Quantum computing is now playing a vital role in transforming businesses from super market chains to energy providers, but banking was one of the first to begin to unlock the potential of this revolutionary technology. We explore why banks have played such a key role in pioneering quantum computing, and what this portends for the role of quantum in the digital economy.
December 2014 marked a significant point in the timeline of quantum computing, with the Commonwealth Bank of Australia (CBA) becoming one of the earliest commercial organization’s to significantly invest in its emergent capabilities. In April 2017, CBA increased its $5 million investment with an additional $14 million. November 2017 saw Allianz and Royal Bank of Scotland join the $45 million investment group for quantum computing, which also included Fujitsu, CME Group and Accenture.
Since 2020, we’ve seen uptake by Goldman Sachs, JP Morgan, HSBC, BNP Paribas, Crédit Agricole, Japan Post Bank, Citigroup, Wells Fargo, Barclays, Royal Bank of Canada, BBVA, ABN Amro, and ING. Not only did these banks make investments, they have achieved results in calculating stock and mortgage portfolio risk, for example.
So why is the financial industry the fastest growing market for quantum technologies, and what can we learn from this?
Tangible benefit for banks
CBA initially wanted to replace the work done by high performance computing for customer analysis. This is because classical binary computers – even powerful ones – aren’t the best when they need to handle statistics, especially not for large sets of possible outcomes.
Quantum computers, working with a superposition of bits or ‘qubits’, work statistically from their very core, and hence are better at handling complex, interdependent and time-specific statistical calculations such as causality and Bayes theorem. These statistical laws are a knowledge gap rarely considered in human-generated algorithms. And as a problem’s complexity increases, it becomes impractical for classical supercomputers. Quantum computers can do this naturally with only a handful of qubits. Though each calculation step is slower in a quantum computer than with a classical one, they require exponentially fewer steps to arrive at the same answer, and hence become beneficial for large calculations.
Quantum and banking
In traditional Monte Carlo methods to calculate capital optimization, we use a unique small set of parameters applied billions of times; but the outcome is again just a small set of numbers. And this is what makes quantum computers so relevant now. A capital optimization calculation has a small input, a small output, and extremely large sets of intermediate unused values.
For smaller sets of assets, the classical computer is still faster and cheaper. But as asset portfolios are becoming larger, the requirement for precision is higher, and the prediction time periods are becoming longer; this is why quantum computers, while still early in their evolution, become the more desirable and cheaper alternatives.

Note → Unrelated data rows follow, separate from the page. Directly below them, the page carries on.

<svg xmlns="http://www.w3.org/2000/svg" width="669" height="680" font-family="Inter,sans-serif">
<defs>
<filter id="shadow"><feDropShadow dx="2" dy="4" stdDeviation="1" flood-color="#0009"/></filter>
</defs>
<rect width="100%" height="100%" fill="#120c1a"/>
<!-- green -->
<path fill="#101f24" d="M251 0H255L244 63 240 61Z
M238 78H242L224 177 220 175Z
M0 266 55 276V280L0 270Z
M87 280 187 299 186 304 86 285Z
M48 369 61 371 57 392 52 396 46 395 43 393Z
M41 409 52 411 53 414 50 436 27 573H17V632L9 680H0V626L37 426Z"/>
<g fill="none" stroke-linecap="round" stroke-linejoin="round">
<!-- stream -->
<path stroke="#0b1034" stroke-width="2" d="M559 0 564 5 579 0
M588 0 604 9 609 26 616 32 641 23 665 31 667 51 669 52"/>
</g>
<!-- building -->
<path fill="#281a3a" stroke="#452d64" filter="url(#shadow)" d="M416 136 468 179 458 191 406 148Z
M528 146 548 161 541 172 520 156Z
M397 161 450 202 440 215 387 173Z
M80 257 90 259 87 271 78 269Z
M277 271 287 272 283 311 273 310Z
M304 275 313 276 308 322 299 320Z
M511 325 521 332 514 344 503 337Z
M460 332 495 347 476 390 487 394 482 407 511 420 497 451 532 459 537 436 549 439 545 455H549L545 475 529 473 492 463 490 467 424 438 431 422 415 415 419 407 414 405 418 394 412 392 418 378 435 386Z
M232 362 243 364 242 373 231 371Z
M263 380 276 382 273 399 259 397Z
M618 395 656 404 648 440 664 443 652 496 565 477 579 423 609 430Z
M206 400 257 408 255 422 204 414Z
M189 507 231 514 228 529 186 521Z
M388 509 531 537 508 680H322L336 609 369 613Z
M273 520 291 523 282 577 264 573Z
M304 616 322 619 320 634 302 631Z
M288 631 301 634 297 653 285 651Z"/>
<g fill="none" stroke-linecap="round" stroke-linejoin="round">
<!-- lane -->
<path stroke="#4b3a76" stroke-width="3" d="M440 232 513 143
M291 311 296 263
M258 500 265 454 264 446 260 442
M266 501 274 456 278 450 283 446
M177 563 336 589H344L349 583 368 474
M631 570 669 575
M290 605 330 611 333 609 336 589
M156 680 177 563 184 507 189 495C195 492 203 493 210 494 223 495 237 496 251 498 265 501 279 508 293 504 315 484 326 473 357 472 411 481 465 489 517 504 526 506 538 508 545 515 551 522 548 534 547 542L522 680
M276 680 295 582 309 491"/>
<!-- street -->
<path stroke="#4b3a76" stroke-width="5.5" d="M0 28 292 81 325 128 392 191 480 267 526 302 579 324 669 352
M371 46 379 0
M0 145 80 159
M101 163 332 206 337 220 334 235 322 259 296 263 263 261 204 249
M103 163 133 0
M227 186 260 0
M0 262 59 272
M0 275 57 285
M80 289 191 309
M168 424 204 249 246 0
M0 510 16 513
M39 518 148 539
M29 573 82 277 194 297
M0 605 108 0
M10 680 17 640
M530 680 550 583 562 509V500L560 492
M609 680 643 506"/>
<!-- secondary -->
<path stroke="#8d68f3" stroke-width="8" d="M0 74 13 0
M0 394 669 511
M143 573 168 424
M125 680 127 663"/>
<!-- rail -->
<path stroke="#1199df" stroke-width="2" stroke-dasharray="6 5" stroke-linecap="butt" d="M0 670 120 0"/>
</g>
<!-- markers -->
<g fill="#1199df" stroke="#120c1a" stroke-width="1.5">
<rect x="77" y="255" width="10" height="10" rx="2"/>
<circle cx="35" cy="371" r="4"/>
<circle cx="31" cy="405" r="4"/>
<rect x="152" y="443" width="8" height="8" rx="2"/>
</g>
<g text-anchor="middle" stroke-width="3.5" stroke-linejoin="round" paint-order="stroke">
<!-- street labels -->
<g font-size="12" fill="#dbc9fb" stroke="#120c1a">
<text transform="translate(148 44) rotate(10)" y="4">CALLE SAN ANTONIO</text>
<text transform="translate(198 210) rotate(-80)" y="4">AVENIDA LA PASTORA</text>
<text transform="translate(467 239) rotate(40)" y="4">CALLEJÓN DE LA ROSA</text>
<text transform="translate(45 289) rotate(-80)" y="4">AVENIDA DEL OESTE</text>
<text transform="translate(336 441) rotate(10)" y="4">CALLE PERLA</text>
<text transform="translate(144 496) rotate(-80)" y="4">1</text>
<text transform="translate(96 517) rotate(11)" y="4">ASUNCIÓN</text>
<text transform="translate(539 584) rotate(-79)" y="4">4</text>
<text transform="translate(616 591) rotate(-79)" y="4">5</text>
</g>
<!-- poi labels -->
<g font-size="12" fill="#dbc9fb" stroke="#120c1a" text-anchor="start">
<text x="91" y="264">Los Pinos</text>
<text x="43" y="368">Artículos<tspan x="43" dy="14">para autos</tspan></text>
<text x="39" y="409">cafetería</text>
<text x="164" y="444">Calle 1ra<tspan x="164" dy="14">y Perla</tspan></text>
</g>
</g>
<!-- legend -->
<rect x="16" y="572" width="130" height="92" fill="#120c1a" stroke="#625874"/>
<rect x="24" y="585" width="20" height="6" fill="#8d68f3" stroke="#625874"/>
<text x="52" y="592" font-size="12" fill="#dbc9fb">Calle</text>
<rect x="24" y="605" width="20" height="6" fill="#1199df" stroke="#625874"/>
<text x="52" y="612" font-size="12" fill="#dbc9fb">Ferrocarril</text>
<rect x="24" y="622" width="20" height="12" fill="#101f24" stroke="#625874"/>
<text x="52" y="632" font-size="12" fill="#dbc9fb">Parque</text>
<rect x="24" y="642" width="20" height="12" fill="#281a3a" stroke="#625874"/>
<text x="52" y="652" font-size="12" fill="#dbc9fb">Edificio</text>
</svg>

Of course, this presents an interesting challenge; when is it best to use classical and when quantum? The solutions are hybrid computing platforms primed to a business application that can use both methods. Once these applications are tested and implemented, we will start to see quantum computing become part of day-to-day business.
Securing quantum computing
One key challenge around quantum – especially for the banking industry – is to ensure tight security. Financial services center on risk management. Whoever manages to minimize their risk whilst maximizing their profits dominates the market. While becoming quantum safe as a company is technologically simple, it is a long-term challenge that cannot be sped up purely through investment; starting early is advisable and not too costly, but can easily be overlooked among other pressing challenges.

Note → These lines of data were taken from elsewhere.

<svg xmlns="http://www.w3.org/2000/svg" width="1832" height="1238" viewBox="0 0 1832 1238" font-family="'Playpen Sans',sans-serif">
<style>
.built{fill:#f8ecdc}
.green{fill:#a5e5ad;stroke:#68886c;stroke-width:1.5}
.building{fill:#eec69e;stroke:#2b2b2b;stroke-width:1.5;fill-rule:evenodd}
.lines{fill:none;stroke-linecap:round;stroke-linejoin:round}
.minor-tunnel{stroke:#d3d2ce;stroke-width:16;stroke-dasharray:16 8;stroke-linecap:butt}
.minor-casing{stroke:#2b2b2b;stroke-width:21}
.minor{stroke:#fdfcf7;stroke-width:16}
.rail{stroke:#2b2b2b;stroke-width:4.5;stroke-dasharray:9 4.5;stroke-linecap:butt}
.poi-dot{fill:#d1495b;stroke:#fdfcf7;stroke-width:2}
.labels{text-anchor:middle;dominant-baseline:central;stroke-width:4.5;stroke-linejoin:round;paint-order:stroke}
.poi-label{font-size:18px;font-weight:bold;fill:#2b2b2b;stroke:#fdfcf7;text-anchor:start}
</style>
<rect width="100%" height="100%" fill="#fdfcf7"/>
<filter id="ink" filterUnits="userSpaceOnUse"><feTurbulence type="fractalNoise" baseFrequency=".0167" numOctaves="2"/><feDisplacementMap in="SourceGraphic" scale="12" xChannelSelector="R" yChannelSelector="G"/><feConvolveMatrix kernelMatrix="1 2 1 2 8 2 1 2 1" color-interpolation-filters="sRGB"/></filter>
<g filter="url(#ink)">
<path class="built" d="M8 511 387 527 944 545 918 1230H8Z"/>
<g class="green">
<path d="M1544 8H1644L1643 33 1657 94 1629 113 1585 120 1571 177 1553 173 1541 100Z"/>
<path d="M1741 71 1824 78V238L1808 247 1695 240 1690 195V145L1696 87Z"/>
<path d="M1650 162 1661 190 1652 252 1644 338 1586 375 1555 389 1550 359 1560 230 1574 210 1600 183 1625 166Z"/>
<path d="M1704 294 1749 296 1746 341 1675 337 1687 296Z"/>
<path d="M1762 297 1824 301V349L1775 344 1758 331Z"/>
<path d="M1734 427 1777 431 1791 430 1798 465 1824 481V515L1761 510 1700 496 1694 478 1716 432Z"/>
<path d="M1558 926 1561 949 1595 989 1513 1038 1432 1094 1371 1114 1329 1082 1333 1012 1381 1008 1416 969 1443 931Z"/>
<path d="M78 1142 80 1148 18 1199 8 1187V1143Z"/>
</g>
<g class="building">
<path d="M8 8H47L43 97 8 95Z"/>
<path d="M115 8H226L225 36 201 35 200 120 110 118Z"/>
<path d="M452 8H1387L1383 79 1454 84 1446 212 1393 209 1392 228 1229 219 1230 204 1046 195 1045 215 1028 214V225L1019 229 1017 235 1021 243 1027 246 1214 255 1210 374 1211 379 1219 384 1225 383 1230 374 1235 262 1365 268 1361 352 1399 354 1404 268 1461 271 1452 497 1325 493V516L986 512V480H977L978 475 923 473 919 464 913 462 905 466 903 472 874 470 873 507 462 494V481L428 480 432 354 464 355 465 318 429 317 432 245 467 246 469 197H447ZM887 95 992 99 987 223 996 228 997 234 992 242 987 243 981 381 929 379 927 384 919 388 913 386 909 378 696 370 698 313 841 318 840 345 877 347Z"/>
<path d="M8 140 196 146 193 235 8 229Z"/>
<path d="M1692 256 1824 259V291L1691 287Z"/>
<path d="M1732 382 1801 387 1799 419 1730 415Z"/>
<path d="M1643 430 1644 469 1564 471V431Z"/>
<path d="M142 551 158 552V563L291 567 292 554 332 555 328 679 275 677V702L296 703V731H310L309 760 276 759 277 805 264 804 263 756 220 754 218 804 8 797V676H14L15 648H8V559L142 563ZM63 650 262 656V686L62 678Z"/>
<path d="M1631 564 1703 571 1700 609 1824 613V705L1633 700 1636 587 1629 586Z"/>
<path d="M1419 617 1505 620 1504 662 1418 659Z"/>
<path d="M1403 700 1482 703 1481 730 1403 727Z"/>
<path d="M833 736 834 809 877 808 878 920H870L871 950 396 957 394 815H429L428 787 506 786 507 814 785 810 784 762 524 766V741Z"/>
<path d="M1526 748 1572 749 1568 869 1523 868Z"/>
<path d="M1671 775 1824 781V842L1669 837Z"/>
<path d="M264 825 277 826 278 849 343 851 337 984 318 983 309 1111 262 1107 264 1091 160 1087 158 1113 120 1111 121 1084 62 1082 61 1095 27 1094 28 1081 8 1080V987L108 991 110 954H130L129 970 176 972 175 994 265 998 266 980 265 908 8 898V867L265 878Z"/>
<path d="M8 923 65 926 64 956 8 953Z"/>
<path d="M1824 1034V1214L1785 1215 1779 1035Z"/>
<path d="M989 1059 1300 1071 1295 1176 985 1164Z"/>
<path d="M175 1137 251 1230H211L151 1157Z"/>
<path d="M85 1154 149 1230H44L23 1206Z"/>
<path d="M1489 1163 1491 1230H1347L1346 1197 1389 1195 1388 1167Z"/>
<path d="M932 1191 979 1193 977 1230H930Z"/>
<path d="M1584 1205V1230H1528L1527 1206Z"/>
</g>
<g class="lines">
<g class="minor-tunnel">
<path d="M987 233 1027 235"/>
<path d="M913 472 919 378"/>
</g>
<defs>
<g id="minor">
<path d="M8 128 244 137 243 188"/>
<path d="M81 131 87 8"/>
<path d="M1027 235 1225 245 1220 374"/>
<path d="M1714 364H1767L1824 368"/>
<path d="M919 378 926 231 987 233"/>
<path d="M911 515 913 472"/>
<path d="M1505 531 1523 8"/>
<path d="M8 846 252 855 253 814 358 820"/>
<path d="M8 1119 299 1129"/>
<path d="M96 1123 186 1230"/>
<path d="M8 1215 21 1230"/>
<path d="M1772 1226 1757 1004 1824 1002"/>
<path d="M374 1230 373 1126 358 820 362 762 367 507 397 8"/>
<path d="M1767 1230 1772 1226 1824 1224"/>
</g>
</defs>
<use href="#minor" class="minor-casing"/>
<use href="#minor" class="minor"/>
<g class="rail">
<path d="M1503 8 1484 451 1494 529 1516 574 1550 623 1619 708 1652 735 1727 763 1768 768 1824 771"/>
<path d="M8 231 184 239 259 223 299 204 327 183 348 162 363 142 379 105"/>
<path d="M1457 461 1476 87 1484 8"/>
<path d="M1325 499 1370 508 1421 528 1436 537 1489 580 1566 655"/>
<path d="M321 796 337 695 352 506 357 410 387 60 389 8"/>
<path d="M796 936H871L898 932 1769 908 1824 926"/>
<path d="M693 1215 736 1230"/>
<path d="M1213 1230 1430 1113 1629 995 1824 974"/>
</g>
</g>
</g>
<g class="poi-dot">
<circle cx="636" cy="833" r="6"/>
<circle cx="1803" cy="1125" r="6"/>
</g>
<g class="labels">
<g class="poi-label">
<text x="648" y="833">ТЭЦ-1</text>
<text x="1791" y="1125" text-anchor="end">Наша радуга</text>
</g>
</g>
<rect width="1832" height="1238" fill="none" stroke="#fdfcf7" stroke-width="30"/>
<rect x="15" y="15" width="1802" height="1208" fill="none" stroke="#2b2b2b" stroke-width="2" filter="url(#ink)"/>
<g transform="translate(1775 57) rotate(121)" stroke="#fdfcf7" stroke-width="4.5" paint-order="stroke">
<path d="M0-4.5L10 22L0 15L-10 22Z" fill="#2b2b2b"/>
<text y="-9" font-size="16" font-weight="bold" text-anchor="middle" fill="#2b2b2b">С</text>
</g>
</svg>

Another challenge is the usage of crypto-currencies and distributed ledger technologies. These are often not quantum safe. However, most banks don’t use public blockchains and they have the trust and influence to evolve to quantum-safe trust technologies independently. With exception of the public ledgers, the impact for banks is expected to be low.
Getting public networks quantum safe is important and time-consuming. A lot of the financial trading data is run via low-latency networks. These are likely to be privately owned, and so fixing encryption in these networks is more straightforward than securing public networks.
Over time, financial institutions will grow their quantum technology capacity and ability and will grow the number of specific business applications. As a result, the hybrid quantum-HPC computer will lie at the basis of their core business. Those that don’t join in could be running serious commercial risk and financial organizations know this.
Quantum has a bright future, with the potential to make the sector more profitable and less risky. One day it might even make the global economy more stable, as fiscal risks can be better predicted with quantum computers. But quantum computing is not the only quantum technology. What would Finance look like once we have a quantum internet that allows for instantaneous, faster-than-light, correlations? Will we again change the statistics of algorithmic trading, as the rules of the game change? Nobody knows, but it is interesting to consider.